In terms of the negotiation process, it is usual to require full and frank disclosure of each person's assets, income, liabilities and pension details. This is usually done by exchanging forms called 'Form E'. This is to ensure that everything is included in the family 'pot' to be shared. Financial arrangements can be settled through a 'clean break', which ends the financial obligations between the couple if this is appropriate. Some form of maintenance payments may, however, be more suitable. These can be ongoing or for a fixed period of time. Even where there is a 'clean break' agreed maintenance will still be payable for any dependent children.
Often a family's main asset is the family home. Given that the needs of any children are the first consideration, it will be important to make sure that a suitable home is maintained for them. It may be that the family home can be sold with the proceeds divided between the couple (not necessarily in equal shares). The property could also be transferred to one spouse with the other receiving a greater share of other assets. A less common approach could allow one person to stay in the house with the other keeping an interest in the property, receiving their share when it is sold. This might be when the youngest child has finished full-time education.
The law now allows a pension fund to be shared on divorce. Pension sharing will not be appropriate in all cases and, where it is an option, the fund will not always be divided equally. This is a complex area and it is highly likely that specialist financial advice will be needed on how sharing can be achieved in each individual set of circumstances.
When you are considering divorce or separation it is generally better if you can make arrangements for the future by agreement. It may be, therefore, that mediation is an appropriate way forward for you. The aim of mediation is to help you, as a couple, find a sensible and practical solution that you both agree is “fair”.

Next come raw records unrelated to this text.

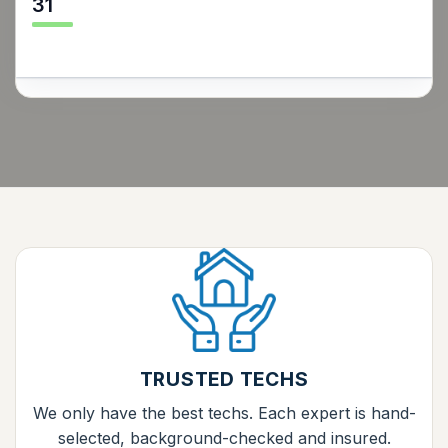
31
TRUSTED TECHS
We only have the best techs. Each expert is hand-
selected, background-checked and insured.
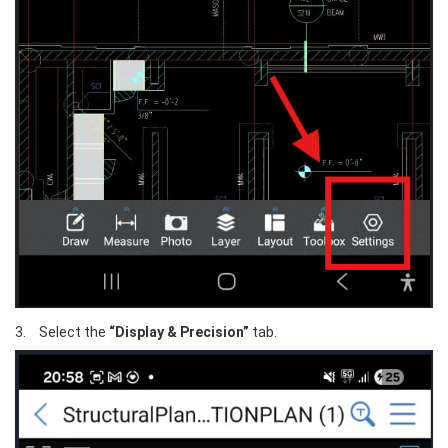
3.	Select the 
“Display & Precision”
 tab.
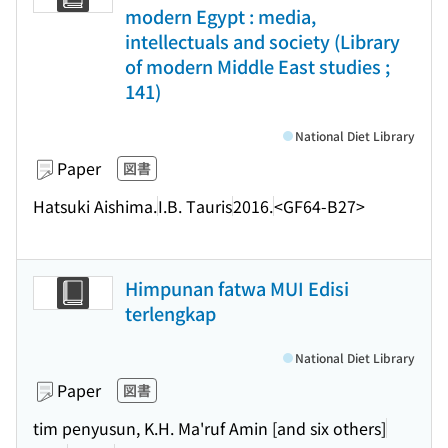
modern Egypt : media,
intellectuals and society (Library
of modern Middle East studies ;
141)
National Diet Library
Paper
図書
Hatsuki Aishima.
I.B. Tauris
2016.
<GF64-B27>
Himpunan fatwa MUI Edisi
terlengkap
National Diet Library
Paper
図書
tim penyusun, K.H. Ma'ruf Amin [and six others]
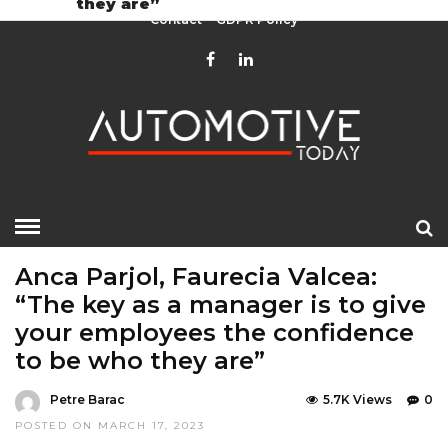
they are”
Contact
GDPR Policy
HOME
»
EDITOR CHOICE
LATEST NEWS
Anca Parjol, Faurecia Valcea:
“The key as a manager is to give
your employees the confidence
to be who they are”
Petre Barac
5.7K Views
0
POSTED ON MARCH 17, 2023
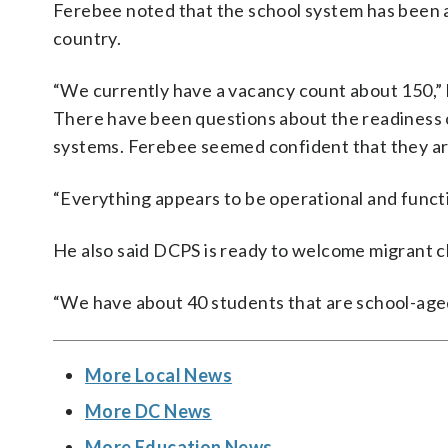
Ferebee noted that the school system has been a
country.
“We currently have a vacancy count about 150,” 
There have been questions about the readiness of
systems. Ferebee seemed confident that they are
“Everything appears to be operational and functio
He also said DCPS is ready to welcome migrant c
“We have about 40 students that are school-aged
More Local News
More DC News
More Education News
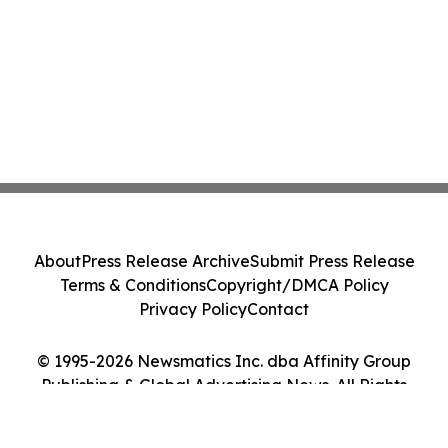
About
Press Release Archive
Submit Press Release
Terms & Conditions
Copyright/DMCA Policy
Privacy Policy
Contact
© 1995-2026 Newsmatics Inc. dba Affinity Group
Publishing & Global Advertising News. All Rights
Reserved.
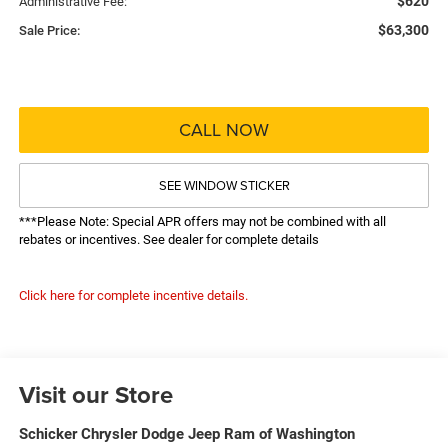
$620
Administrative Fee:
$63,300
Sale Price:
CALL NOW
SEE WINDOW STICKER
***Please Note: Special APR offers may not be combined with all
rebates or incentives. See dealer for complete details
Click here for complete incentive details.
Visit our Store
Schicker Chrysler Dodge Jeep Ram of Washington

Carla Hull is also one of a handful of local lawyers who is fully qualified as a collaborative lawyer. Collaborative family law is a new, non-confrontational approach to resolving issues arising out of family or relationship breakdown. The collaborative process is based on open, honest and dignified discussions during which each client is supported by his/her own trained collaborative lawyer. The clients and their lawyers work together in a series of meetings without the threat of court proceedings, to find a fair and mutually acceptable solution. The Resolution website, www.collabfamilylaw.co.uk further explains this process.
We have strong links with various Accountants and Independent Financial Advisors, including pension specialists, who we can call upon to provide further advice and assistance throughout the process.